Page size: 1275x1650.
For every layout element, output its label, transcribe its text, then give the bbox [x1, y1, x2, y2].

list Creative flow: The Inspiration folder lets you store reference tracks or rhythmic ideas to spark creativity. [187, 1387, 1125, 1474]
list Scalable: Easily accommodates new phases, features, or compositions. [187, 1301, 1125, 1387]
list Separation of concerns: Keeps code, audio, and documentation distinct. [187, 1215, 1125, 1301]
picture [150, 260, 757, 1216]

----------------------------------------

## Work to be completed
All of the entries above need to be reproduced verbatim.

## Expected output
Page size: 1275x1650.
For every layout element, output its label, transcribe its text, then give the bbox [x1, y1, x2, y2].

list Creative flow: The Inspiration folder lets you store reference tracks or rhythmic ideas to spark creativity. [187, 1387, 1125, 1474]
list Scalable: Easily accommodates new phases, features, or compositions. [187, 1301, 1125, 1387]
list Separation of concerns: Keeps code, audio, and documentation distinct. [187, 1215, 1125, 1301]
picture [150, 260, 757, 1216]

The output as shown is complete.